Pull every line of the entries that has the word "KiCad".

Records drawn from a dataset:
^^^^

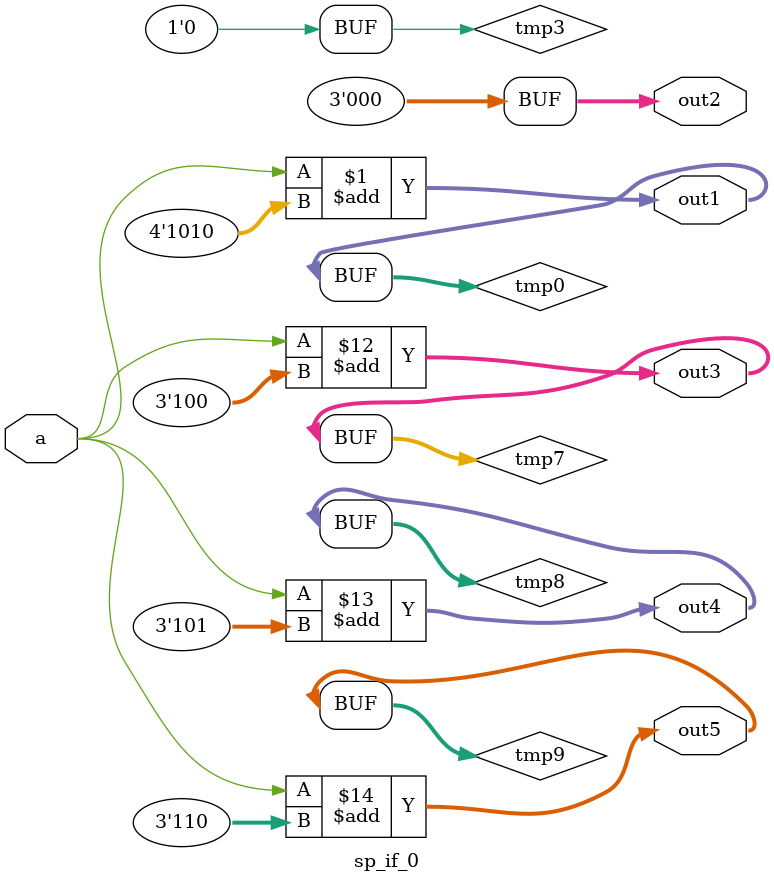
<source format=v>
/* Generated by Yosys 0.7+605 (git sha1 d412b172, clang 6.0.0 -fPIC -Os) */

module sp_if_0(a, out1, out3, out5, out2, out4);
  input a;
  output [4:0] out1;
  output [2:0] out2;
  output [4:0] out3;
  output [3:0] out4;
  output [3:0] out5;
  wire [4:0] tmp0;
  wire [4:0] tmp1;
  wire tmp3;
  wire [4:0] tmp4;
  wire [2:0] tmp5;
  wire [3:0] tmp6;
  wire [4:0] tmp7;
  wire [3:0] tmp8;
  wire [3:0] tmp9;
  assign tmp0 = a + 4'ha;
  assign tmp1 = a + 4'hb;
  assign out5 = tmp3 ? tmp6 : tmp9;
  assign out1 = tmp3 ? tmp4 : tmp0;
  assign out2 = tmp3 ? tmp5 : 3'h0;
  assign out3 = tmp3 ? tmp1 : tmp7;
  assign out4 = tmp3 ? 4'h0 : tmp8;
  assign tmp3 = a == 8'hff;
  assign tmp4 = a + 1'h1;
  assign tmp5 = a + 2'h2;
  assign tmp6 = a + 2'h3;
  assign tmp7 = a + 3'h4;
  assign tmp8 = a + 3'h5;
  assign tmp9 = a + 3'h6;
endmodule

</source>
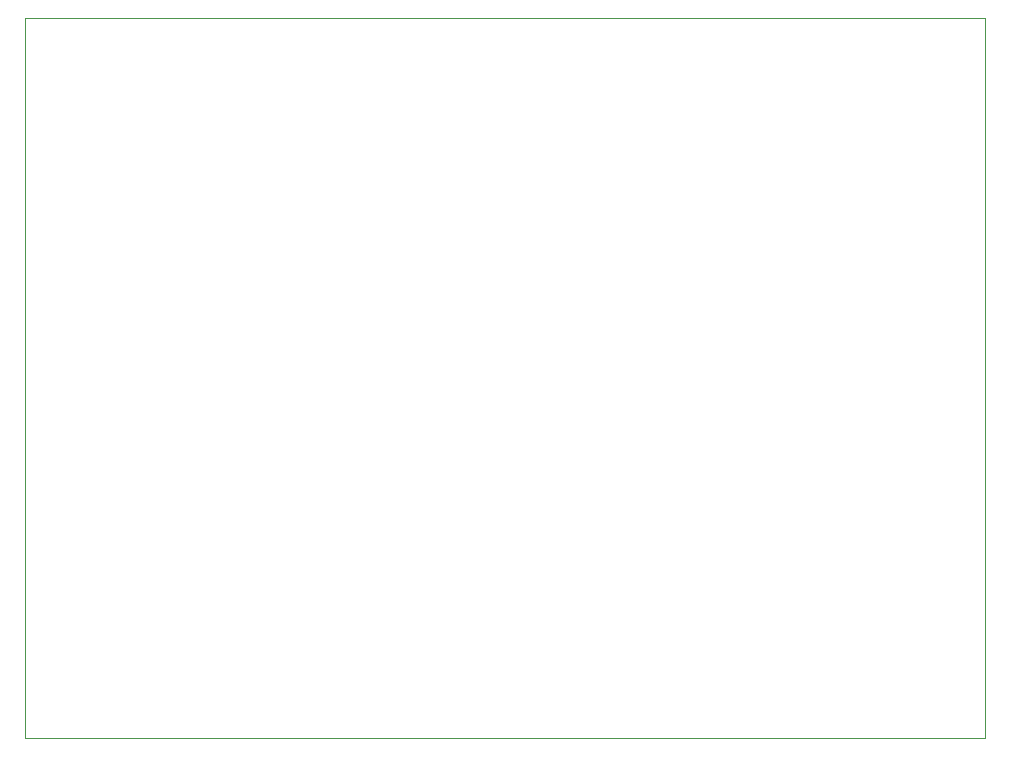
<source format=gbr>
%TF.GenerationSoftware,KiCad,Pcbnew,(7.0.0)*%
%TF.CreationDate,2023-03-10T10:01:45+01:00*%
%TF.ProjectId,PCH-1000JIG,5043482d-3130-4303-904a-49472e6b6963,rev?*%
%TF.SameCoordinates,Original*%
%TF.FileFunction,Profile,NP*%
%FSLAX46Y46*%
G04 Gerber Fmt 4.6, Leading zero omitted, Abs format (unit mm)*
G04 Created by KiCad (PCBNEW (7.0.0)) date 2023-03-10 10:01:45*
%MOMM*%
%LPD*%
G01*
G04 APERTURE LIST*
%TA.AperFunction,Profile*%
%ADD10C,0.100000*%
%TD*%
G04 APERTURE END LIST*
D10*
X15240000Y-15240000D02*
X96520000Y-15240000D01*
X96520000Y-15240000D02*
X96520000Y-76200000D01*
X96520000Y-76200000D02*
X15240000Y-76200000D01*
X15240000Y-76200000D02*
X15240000Y-15240000D01*
M02*

</source>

^^^^

## REPLY TO THE EXERCISE
%TF.GenerationSoftware,KiCad,Pcbnew,(7.0.0)*%
G04 Created by KiCad (PCBNEW (7.0.0)) date 2023-03-10 10:01:45*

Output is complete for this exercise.